Yaffs_openex () modifies the file opening flag based on the input protection method, and explicitly sets the original ② and ③ protection methods. When the protection method is eoniyold, yaffs-openex () will open another temporary file and return the pointer to the user using the passed sprolnfo structure. It will bring back the file name and file handle for yaffs_closeex () When closing the file () when the function closes a file, if the file protection mode is ② or ③, it will be closed directly. If the first mode is used, the original file will be deleted first, rename the new file to protect the file.

The usage is as follows:
① Use the default method. The new parameter is null by default and can be directly compatible with existing code.
② If you use the extension method, you need to form a sproinfo object, but when you pass its pointer to yafffs_openex (), you also need to pass its pointer to yaffs_closeex () for example:

The extension method after the improvement is tested. The results are the same as those before the improvement. However, the first protection method that only keeps the old files is added, and the program runs well.

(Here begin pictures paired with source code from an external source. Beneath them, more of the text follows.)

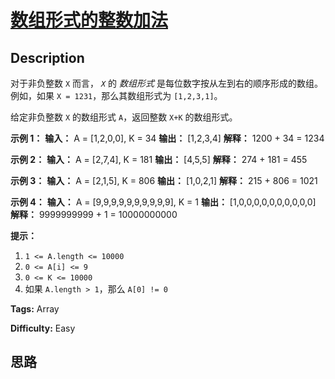 # [数组形式的整数加法][title]

## Description

对于非负整数 `X` 而言， _`X`_  的 _数组形式_ 是每位数字按从左到右的顺序形成的数组。例如，如果 `X = 1231`，那么其数组形式为
`[1,2,3,1]`。

给定非负整数 `X` 的数组形式 `A`，返回整数 `X+K` 的数组形式。



**示例 1：**
            **输入：** A = [1,2,0,0], K = 34    **输出：** [1,2,3,4]    **解释：** 1200 + 34 = 1234    

**示例 2：**
            **输入：** A = [2,7,4], K = 181    **输出：** [4,5,5]    **解释：** 274 + 181 = 455    

**示例 3：**
            **输入：** A = [2,1,5], K = 806    **输出：** [1,0,2,1]    **解释：** 215 + 806 = 1021    

**示例 4：**
            **输入：** A = [9,9,9,9,9,9,9,9,9,9], K = 1    **输出：** [1,0,0,0,0,0,0,0,0,0,0]    **解释：** 9999999999 + 1 = 10000000000    



**提示：**

  1. `1 <= A.length <= 10000`
  2. `0 <= A[i] <= 9`
  3. `0 <= K <= 10000`
  4. 如果 `A.length > 1`，那么 `A[0] != 0`


**Tags:** Array

**Difficulty:** Easy

## 思路

[title]: https://leetcode-cn.com/problems/add-to-array-form-of-integer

4.5.2 changes that cannot be restored when the spare area loses power

The source code is thoroughly studied and it is found that the failure of power loss in the spare zone cannot be recovered. The spare zone tag information self-check part. The yaffs_gettagsfromspare () function reads tag information from the spare zone, call yaffs_checkeccontags () to check the tag information. However, the original code only corrects the spare of an ECC verification error and returns the}-layer function. The upper-layer function only records the number of fag errors, it is not processed. Therefore, when spare IX powers down. unrecoverable errors may occur.

Modify the return type of the yaffs_gettagsfromspare () function to int to return ECC verification error messages in the spare region when yaffs_checkeccontags () returns a tag validation error, yaffs_Get-TagsFromSpare () when the function returns this error to the place where the function is called, modify it accordingly: When an error occurs in the spare ECC, call yaffs_deletechunk (), delete this page because the spare error caused by power failure cannot be recovered. After modification, the page runs well.

Conclusion

The yaffs file system is designed specifically for nand flash memory, which makes the low-cost nand flash memory chip highly efficient and robust. However, there are still problems with the performance of the yaffs file system, this is not fully applicable to performance-demanding embedded systems. This paper tests two important indicators: Uniform loss and power-down recovery in the yaffs file system, and provides the test results, based on some problems existing in the testing process, the improvement scheme is put forward. The actual tests show that the system can be significantly improved after the improvement and can adapt to more application environments.

Contact Us

The content source of this page is from Internet, which doesn't represent Alibaba Cloud's opinion; products and services mentioned on that page don't have any relationship with Alibaba Cloud. If the content of the page makes you feel confusing, please write us an email, we will handle the problem within 5 days after receiving your email.

If you find any instances of plagiarism from the community, please send an email to: info-contact@alibabacloud.com and provide relevant evidence. A staff member will contact you within 5 working days.

A Free Trial That Lets You Build Big!

Start building with 50+ products and up to 12 months usage for Elastic Compute Service

  • Sales Support

    1 on 1 presale consultation

  • After-Sales Support

    24/7 Technical Support 6 Free Tickets per Quarter Faster Response

  • Alibaba Cloud offers highly flexible support services tailored to meet your exact needs.